Effect of Calcium Phosphate-Hybridized Tendon Graft in Anterior Cruciate Ligament Reconstruction: A Randomized Controlled Trial
Mutsuzaki H, Kanamori A, Ikeda K, Hioki S, Kinugasa T, & Sakane M. American Journal of Sports Medicine. 2012; 40:1772-1780. doi 10.1177/0363546512449618
Anterior cruciate ligament (ACL) reconstruction is performed regularly in the orthopedic world with relatively favorable results. While the selection of a hamstring autograft allows for fewer issues at the harvest site than the patellar tendon autograft, the problem that arises is the lack of bone block to assure graft fixation and possible widening of bone tunnels over time. The purpose of this randomized controlled trial was to assess the effectiveness of calcium phosphate (CaP) graft hybridization to improve graft fixation in comparison to a conventional single-bundle ACL reconstruction. Sixty-four patients randomly received hamstring allograft ACL reconstruction with either CaP (n = 32) or a conventional graft (n = 32). Meniscal injury was collected and treated accordingly, there were no differences between groups. Surgical methods and rehabilitation were identical for the two groups. Patients were evaluated at 3 time points (preoperatively, 1 year and 2 years post operatively). Evaluation included a pivot-shift test (under anesthesia), KT-1000 test, CT for tunnel diameter, MRI, patient outcomes (i.e., Tegner activity, Lysholm, IKDC), and arthroscopic examination of revascularization at the 1 year follow up (n = 54). The CaP group had significantly less anterior translation with a KT-1000 than the convention group at the 1- and 2- year follow-up appointments, better Lysholm scores at the 2-year follow up, and less tunnel enlargement (indicating better fixation) at the 1-year follow-up. Other patient outcomes (i.e., Tenger, IKDC), revascularization, and pivot shift results were not different between the two groups.

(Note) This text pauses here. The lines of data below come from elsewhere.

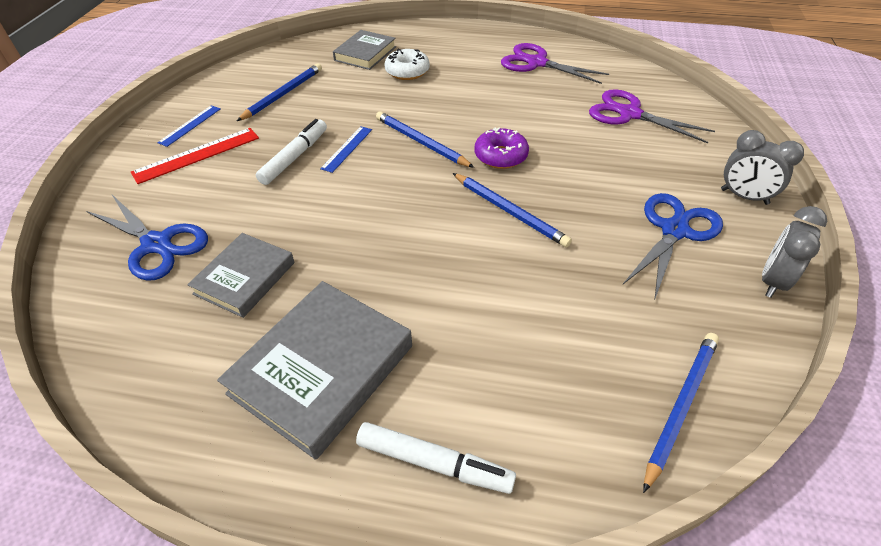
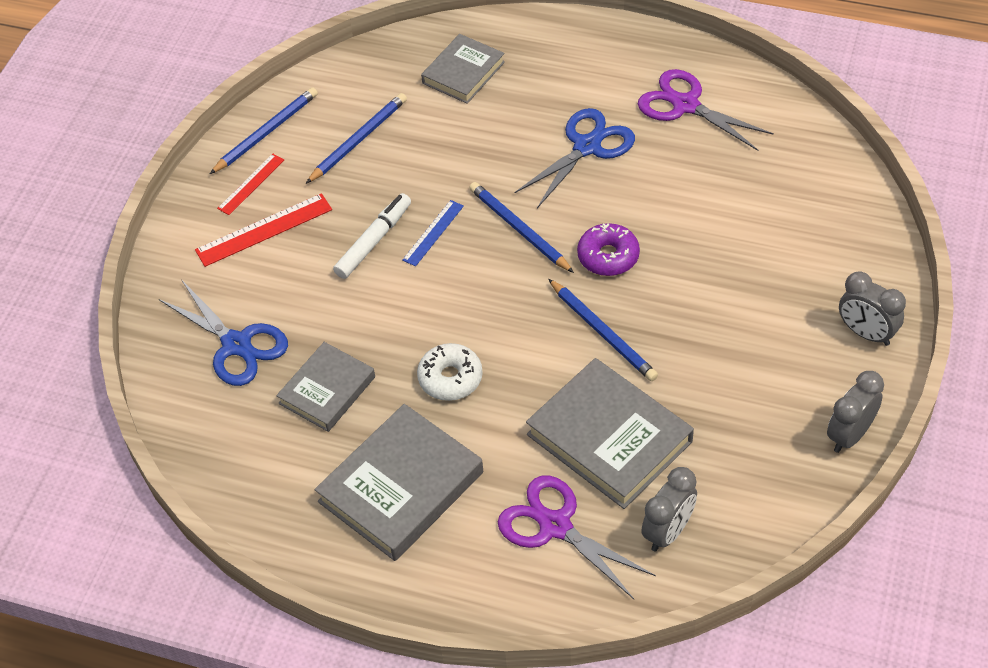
camera: 10 degrees right, 5 degrees up
blue ruler [157,105,221,147] -> red ruler [217,154,284,215]
white marker [356,422,516,494] -> none
white donut [384,49,430,80] -> white donut moved to [417,343,483,401]
purple scissors [589,89,715,143] -> purple scissors moved to [498,475,656,599]
blue scissors [623,193,723,301] -> blue scissors moved to [514,108,635,208]
blue pencil [643,333,719,493] -> blue pencil moved to [210,87,318,174]
none -> grey book [526,358,694,509]
none -> grey clock [641,467,697,552]

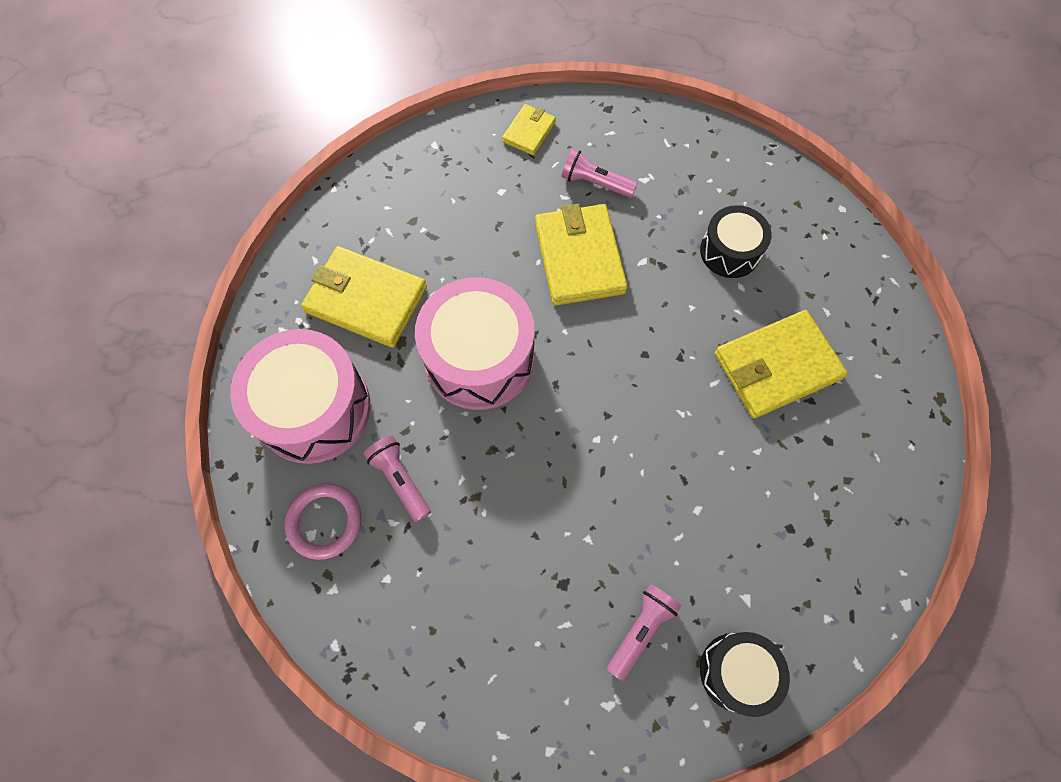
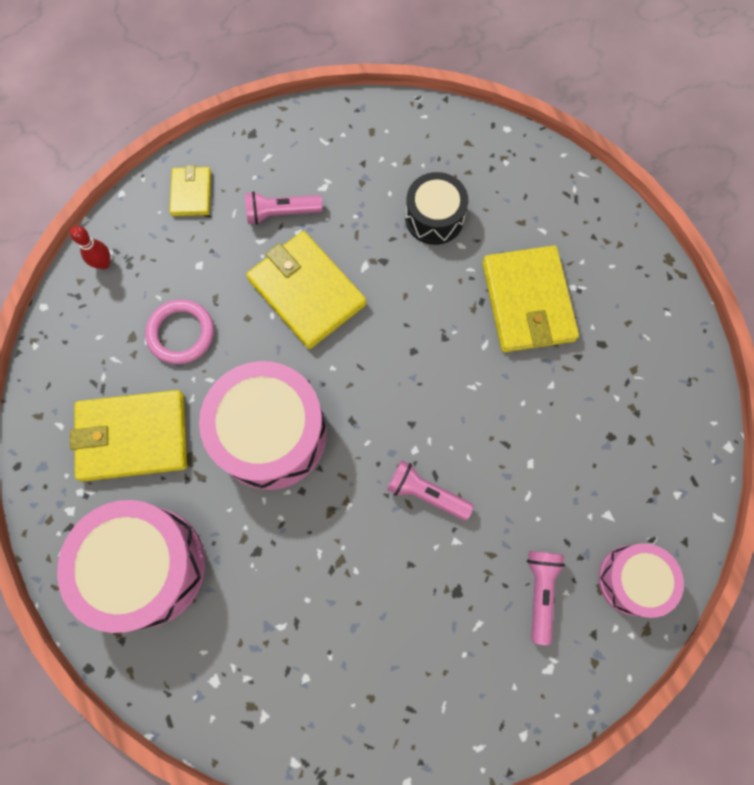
camera: 30 degrees left, 5 degrees up
pink ring [284,483,361,560] -> pink ring moved to [145,299,214,364]
pink flashlight [363,436,431,523] -> pink flashlight moved to [387,460,474,521]
black drum [700,632,790,717] -> pink drum [598,543,684,618]
yellow wallet [715,310,848,418] -> yellow wallet turned 45 degrees counterclockwise [482,245,579,352]
none -> red bowling pin [70,226,110,270]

Clinically, it appears that this novel approach may have some benefits within the orthopedic population. The hamstring autograft often has less graft site complications than the patellar tendon, but can result in more tunnel enlargement and a looser graft that may be more likely to fail. CaP involves soaking the hamstring autograft in a solution to help encourage better fixation to combat the lack of a bony block for fixation. While there were some favorable outcomes, it would be very interesting to follow the results of this study for a longer period of time. It is still a relatively novel approach that should be further evaluated, including looking at the incidence of osteoarthritis development. Once an ACL tear occurs, the priority becomes minimizing long-term issues such as instability and osteoarthritis development. It may be critical to find an intervention to help improve longer-term ACL reconstruction outcomes during the time of surgery. It is interesting that meniscal status did not affect outcomes in either group, as the meniscus is often times a contributing factor to disability and degeneration. Once a knee injury occurs, the pathway to osteoarthritis is accelerated. Some physicians are starting to realize this, and start to investigate anecdotal and novel techniques to be utilized at the time of injury or surgery, prior to any structural changes occurring. Has anyone had an athlete who may have undergone the CaP hybridization? Has anyone heard of any physicians trying techniques?